Zahid should make a Ministerial statement in Parliament on Monday on his role in vouching for the integrity of Paul Phua, international gambling kingpin when in US custody last year
The ghost of his unilateral and unauthorised letter to the FBI vouching for the character and integrity of Paul Phua, the international gambling kingpin when in United States custody last year, has come back to haunt the Home Minister, Datuk Seri Ahmad Zahid Hamidi, who has since been elevated to be Deputy Prime Minister.
This follows the publication yesterday of the 18-page report by the international sports news agency, ESPN, from a year of interviews with investigators and Phua’s associates across eight countries and sifting through thousands of pages of court documents.
The ESPN report traced the humble beginnings of the “Reputedly the world’s biggest bookmaker, Sarawakian Paul Phua Wei Seng” from “a numbers runner in Borneo” and his graduation from a “ small time player to jet-setting high-stakes roller whose links to high-ranking officials in many countries and a fabulous legal team allowed him to slip the trap” laid by the US authorities and walked free form a Las Vegas court in June this year.
According to the ESPN’s investigative report, Phua made his name in the shadows of a 1997 football match-fixing incident that came to be known as the Floodlights Affair.
The report said that though never proven, his associates in the sports betting business credited him as the moneybags behind the shutdown of stadium lights at a crucial point in two lucrative English Premier League matches ― West Ham vs. Crystal Palace and Arsenal vs. Wimbledon ― the first confirmed incidence of Asian-backed match-fixing on British territory.
Flush with even more cash, Phua used it to develop the technology that laid the foundation for his multi-billion US dollar Internet-dependent IBCBet sportsbook empire that stretched across Asia to casino cities in Australia, Europe and the US and wherever there were players willing to place a bet on any sporting event.
IBCBet’s operations were first based in Ho Chi Minh City, Vietnam but the US$600 million (RM2.6 billion) a year enterprise eventually registered in the Philippines, one of the few Asian countries that allowed online sportsbooks.
After Phua was arrested in the United States last year, the ESPN report said Phua had “many aces up his sleeve and called on those connections he had built over the years to hire a stellar legal team to defend and vouch for him” – and of these “officials in high places” named in the ESPN report is Datuk Seri Ahmad Zahid Hamidi.

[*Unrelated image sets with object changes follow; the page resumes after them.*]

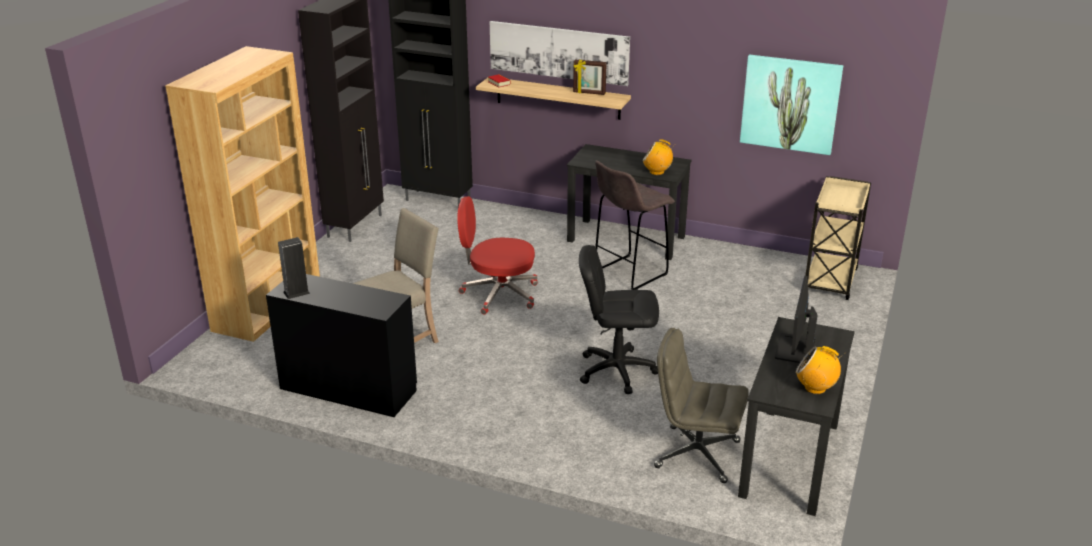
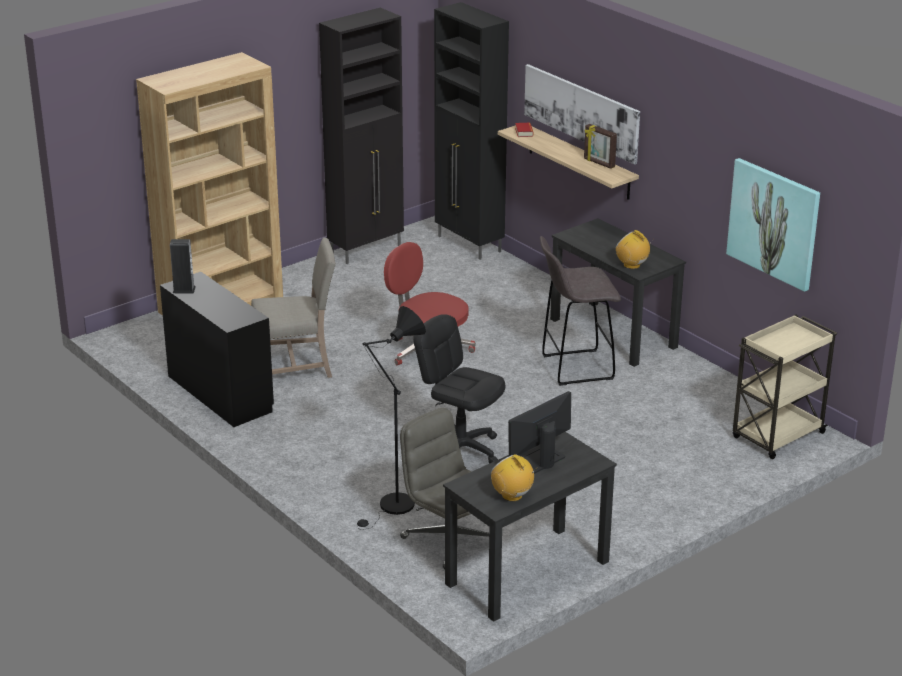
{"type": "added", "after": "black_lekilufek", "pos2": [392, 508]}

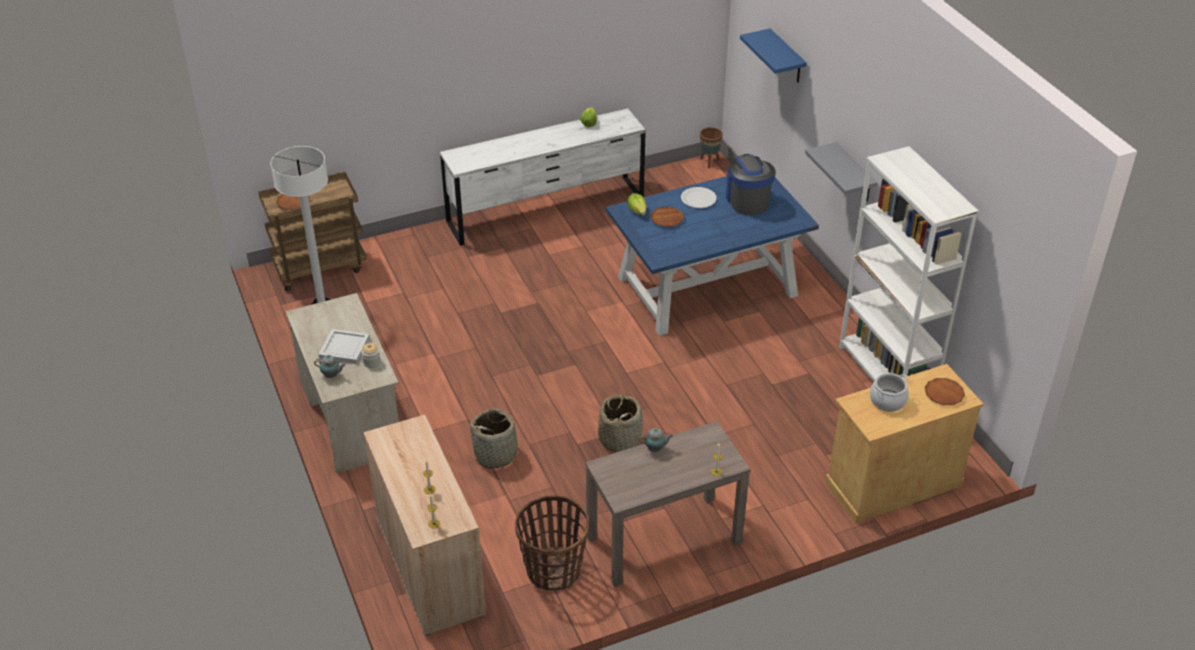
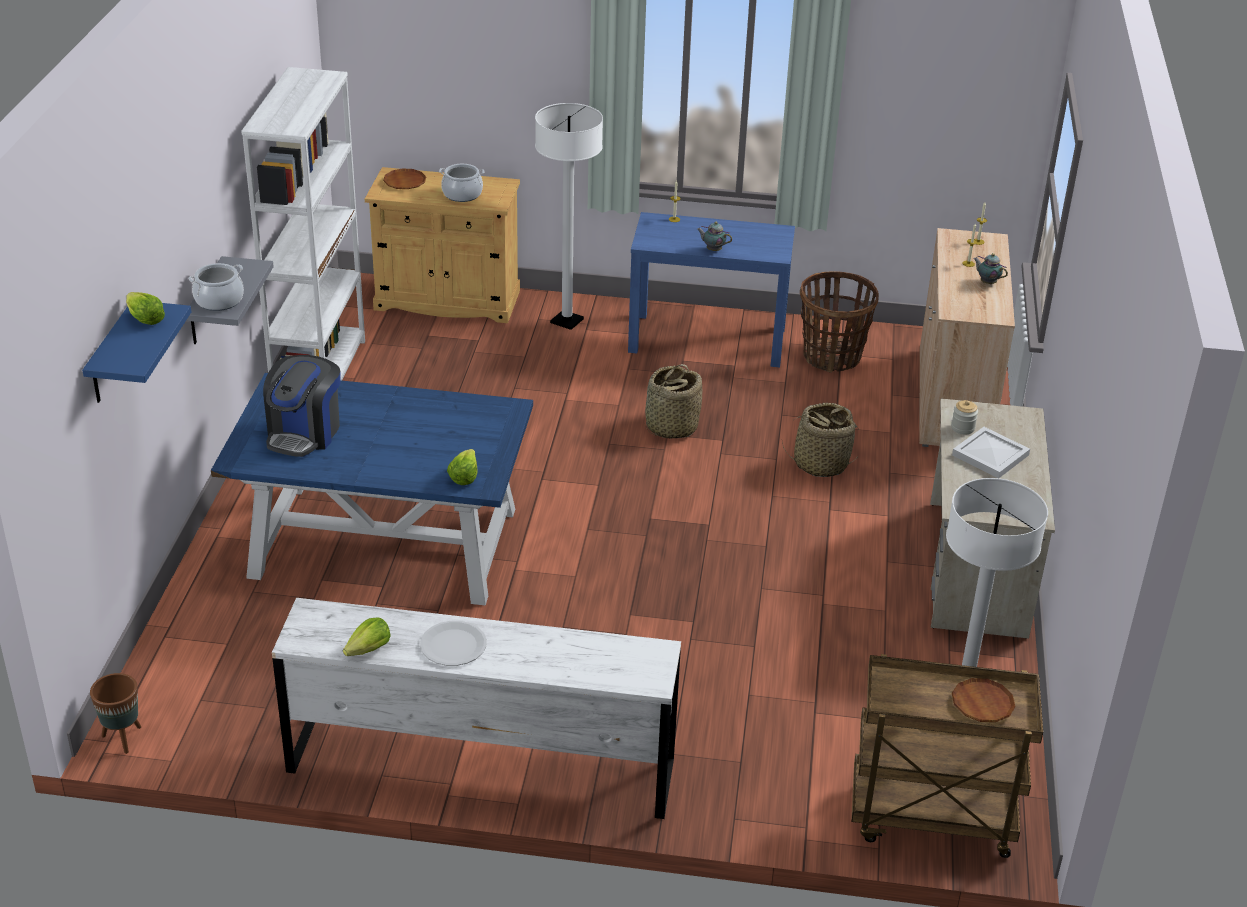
{"type": "removed", "before": "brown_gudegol", "pos1": [667, 219]}
{"type": "added", "after": "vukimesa", "pos2": [145, 319]}
{"type": "added", "after": "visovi", "pos2": [219, 301]}
{"type": "added", "after": "white_lekilufek", "pos2": [567, 321]}
{"type": "moved", "before": "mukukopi", "pos1": [332, 376], "pos2": [987, 282]}
{"type": "moved", "before": "white_gudegol", "pos1": [698, 199], "pos2": [453, 645]}
{"type": "recoloured", "before": "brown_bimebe", "after": "blue_bimebe", "pos1": [663, 540], "pos2": [708, 340]}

This issue of Zahid, acting unilaterally and without knowledge or authority of the Police, the Foreign Ministry, the Cabinet or the Prime Minister, writing an infamous letter to the Federal Bureau of Investigations (FBI) vouching for the character of an alleged international gambling kingpin has come full circle, as it has again become an issue as a result of the ESPN report demanding proper accountability to Parliament and nation.
The whole Phua-Zahid episode has become very murky with conflicting accounts and explanations by different Ministers, with no one taking full responsibility for any final version.
The country was told at one time that the Cabinet meeting of 14th January this year heard a report by Zahid on his infamous letter to FBI, with different accounts by different Ministers as to what actually transpired – one that the Cabinet had “accepted” Zahid’s explanation and another that the Cabinet did not “accept” Zahid’s explanation, but merely heard it.
Later, another Minister came out with a third version of the Cabinet stand on Zahid’s infamous letter to the FBI – that the Cabinet was satisfied “in principle” with Zahid’s explanation.
Which was which?
At one stage, Zahid announced that he had a “stack of letters and agreements” his predecessors as Home Minister had signed with the United States which were like his infamous letter to the Federal Bureau of Investigations (FBI) vouching for the character of an alleged international gambling kingpin.
This was immediately denied by his two predecessors Datuk Seri Hishammuddin Hussein and Tan Sri Syed Hamid Albar who publicly denied that they had ever sent any such support letter unilaterally to the FBI.
Although Zahid insisted that his predecessor Home Ministers had written to the FBI like him, an eerie silence descended on the scene and no further revelation was forthcoming, and nobody knew whether it was Zahid or his predecessors who had lied!
Zahid had made a most astonishing claim about the “stack of letters and agreements” signed by his predecessors, and Parliament has a right to know which Home Minister had lied to Malaysians.
What also remained a mystery is Zahid, in his letter vouching for the character and integrity of Pual Phua, had said that the Malaysian government had enlisted Phua’s help in “national security projects”.
What were these “national security projects” involving an international gambling kingpin, which even the current Inspector-General of Police and previous Home Ministers did not know about?
With the ESPN investigative report re-opening the issue of Paul Phua and Zahid’s extraordinary ties with him, national interests warrant Zahid making a ministerial statement in Parliament on Monday to give the nation a final full accounting.